Problem description
Without including any images, repeat the listing below exactly.

Supplied material
Start of Block
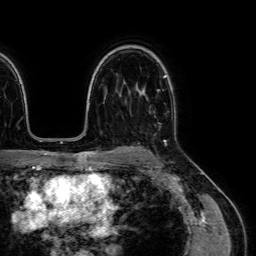
Breast MRI (dynamic contrast-enhanced), one axial slice; cropped to one breast; dynamic contrast-enhanced series, time point 2 of 7 at this slice position (early post-contrast); 1.5 T; TE 2.6 ms, TR 5.2 ms; 256 × 256 image matrix, field of view 230 × 230 mm. Female patient.
Annotated regions visible in this slice (semi-automatic segmentation, software-assisted and operator-edited):
- enhancing-tissue mask used for the functional tumour volume (all voxels passing the contrast-enhancement thresholds inside the analysis volume; usually the tumour): bounding box [x1, y1, x2, y2] px = [139, 92, 175, 142]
End of Block
Result for this exercise
Breast MRI (dynamic contrast-enhanced), one axial slice; cropped to one breast; dynamic contrast-enhanced series, time point 2 of 7 at this slice position (early post-contrast); 1.5 T; TE 2.6 ms, TR 5.2 ms; 256 × 256 image matrix, field of view 230 × 230 mm. Female patient.
Annotated regions visible in this slice (semi-automatic segmentation, software-assisted and operator-edited):
- enhancing-tissue mask used for the functional tumour volume (all voxels passing the contrast-enhancement thresholds inside the analysis volume; usually the tumour): bounding box [x1, y1, x2, y2] px = [139, 92, 175, 142]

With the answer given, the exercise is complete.